▸ **INFORMATION**
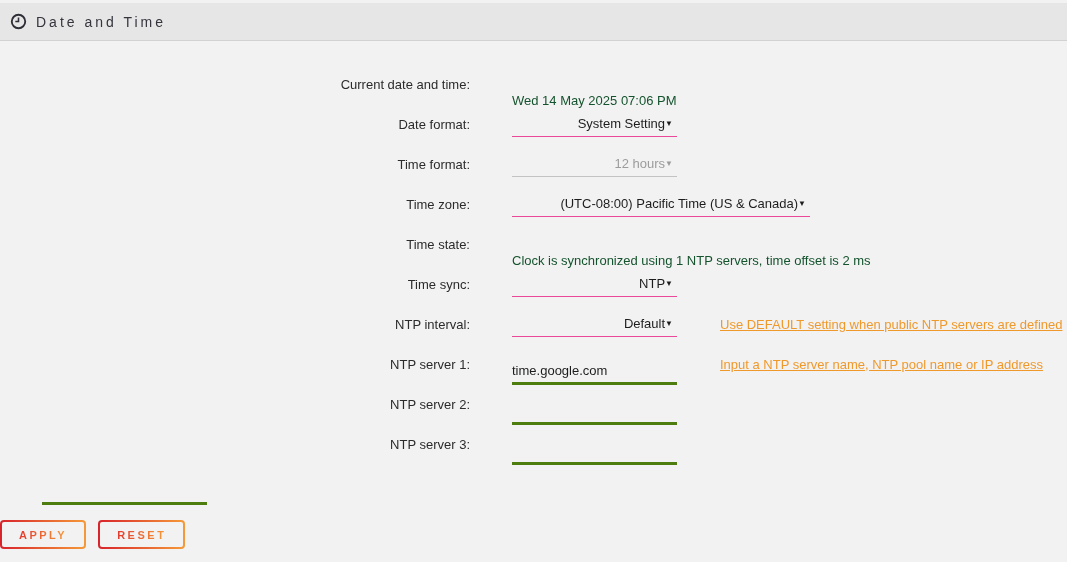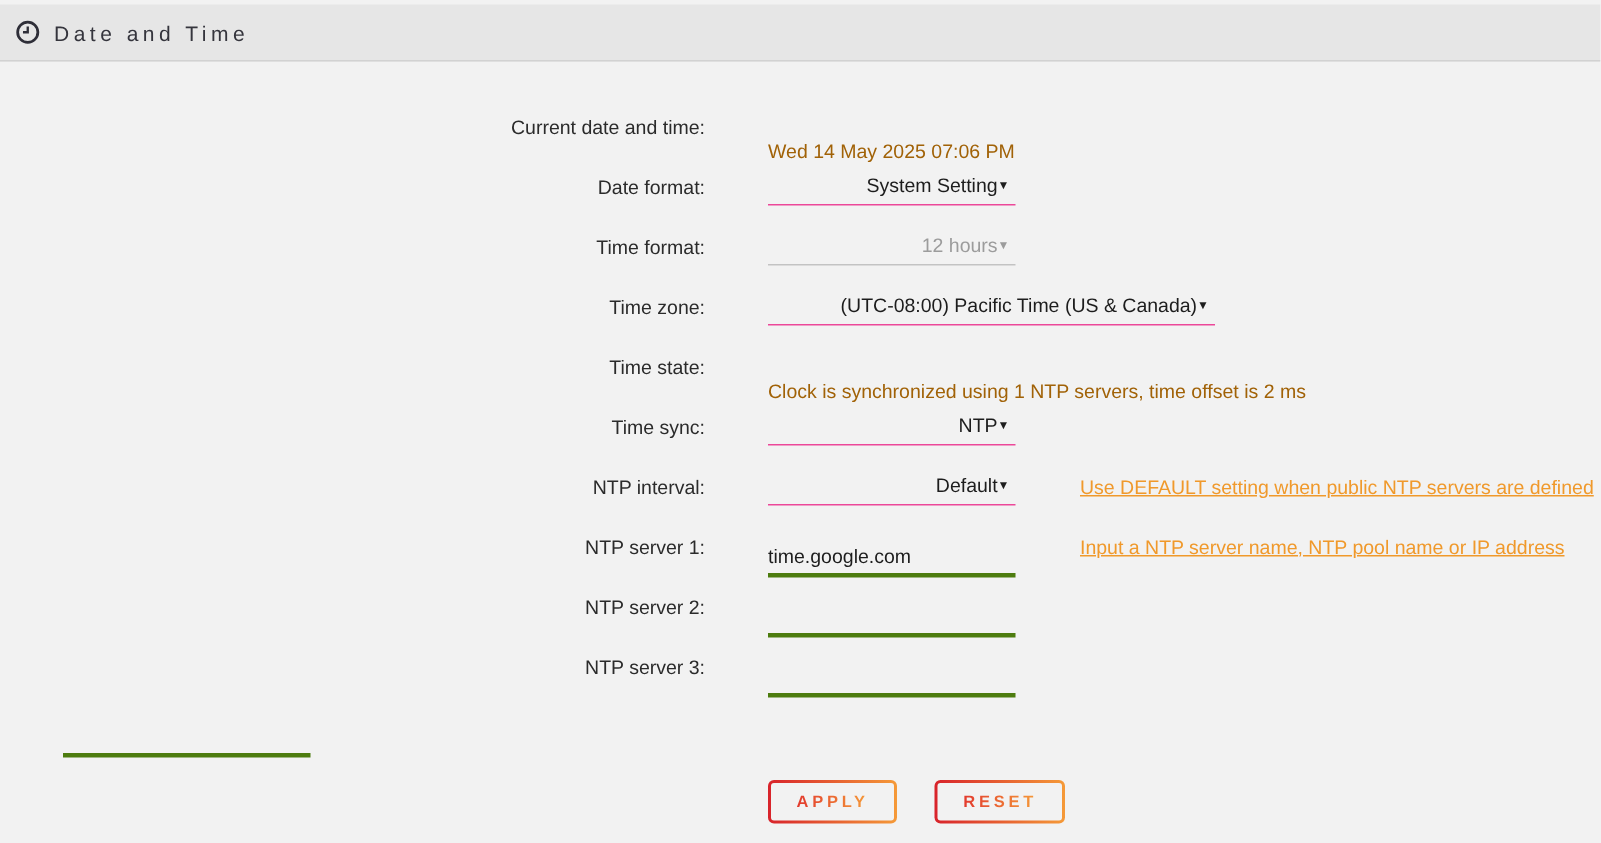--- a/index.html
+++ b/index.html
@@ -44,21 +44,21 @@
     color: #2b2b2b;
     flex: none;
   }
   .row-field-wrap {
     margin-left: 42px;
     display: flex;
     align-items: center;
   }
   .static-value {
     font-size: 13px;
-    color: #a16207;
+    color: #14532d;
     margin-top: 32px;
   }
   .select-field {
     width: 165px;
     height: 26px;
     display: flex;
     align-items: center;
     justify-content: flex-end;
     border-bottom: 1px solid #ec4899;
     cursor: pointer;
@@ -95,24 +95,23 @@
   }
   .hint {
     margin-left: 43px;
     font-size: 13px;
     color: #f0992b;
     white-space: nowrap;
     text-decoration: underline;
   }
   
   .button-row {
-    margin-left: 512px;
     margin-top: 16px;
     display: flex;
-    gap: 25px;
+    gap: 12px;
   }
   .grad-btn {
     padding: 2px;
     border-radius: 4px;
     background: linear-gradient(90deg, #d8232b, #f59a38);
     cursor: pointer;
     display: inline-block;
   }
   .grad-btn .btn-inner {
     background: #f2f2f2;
--
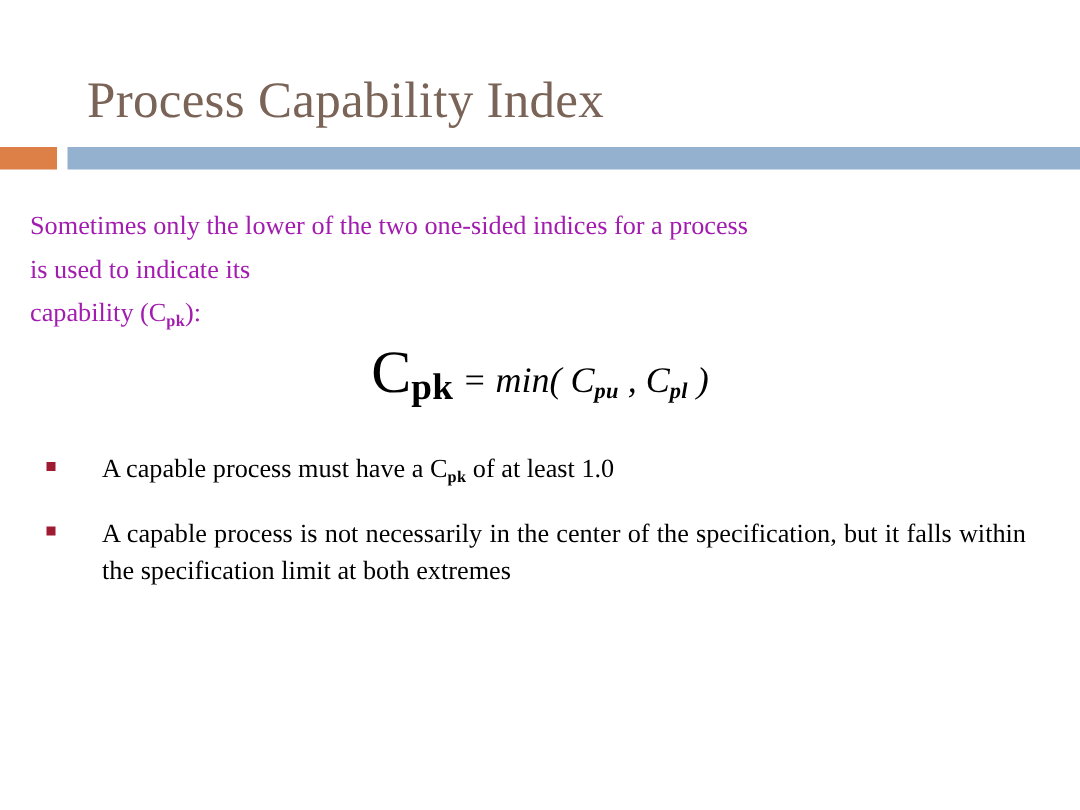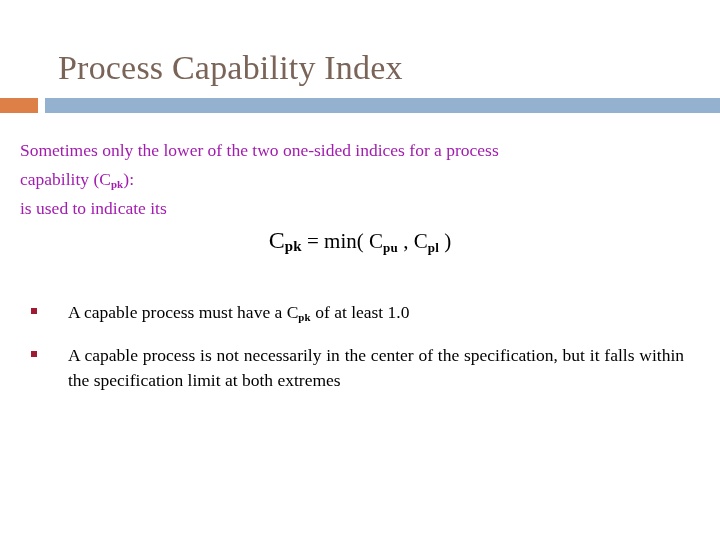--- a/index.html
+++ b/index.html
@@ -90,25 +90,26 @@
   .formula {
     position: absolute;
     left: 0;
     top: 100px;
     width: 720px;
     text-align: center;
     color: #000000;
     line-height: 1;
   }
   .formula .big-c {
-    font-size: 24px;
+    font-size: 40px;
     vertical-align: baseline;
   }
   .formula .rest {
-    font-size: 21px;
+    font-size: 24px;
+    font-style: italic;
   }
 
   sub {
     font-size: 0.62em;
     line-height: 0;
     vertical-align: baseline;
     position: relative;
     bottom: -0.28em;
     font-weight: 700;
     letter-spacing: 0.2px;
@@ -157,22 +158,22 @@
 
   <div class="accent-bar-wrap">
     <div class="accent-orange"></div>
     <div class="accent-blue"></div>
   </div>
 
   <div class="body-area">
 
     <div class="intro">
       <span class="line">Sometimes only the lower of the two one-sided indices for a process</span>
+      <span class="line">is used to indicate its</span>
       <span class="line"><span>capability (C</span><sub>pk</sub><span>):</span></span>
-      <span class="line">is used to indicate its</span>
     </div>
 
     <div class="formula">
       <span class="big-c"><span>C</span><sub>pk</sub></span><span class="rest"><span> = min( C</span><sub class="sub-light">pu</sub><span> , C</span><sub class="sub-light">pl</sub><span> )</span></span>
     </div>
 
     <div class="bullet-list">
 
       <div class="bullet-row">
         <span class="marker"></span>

▸ **WHAT YOU ARE ASKED TO DO**
Search the entries above for the string "indicate". Copy each line that holds it.

▸ **WRITTEN SOLUTION**
+      <span class="line">is used to indicate its</span>
-      <span class="line">is used to indicate its</span>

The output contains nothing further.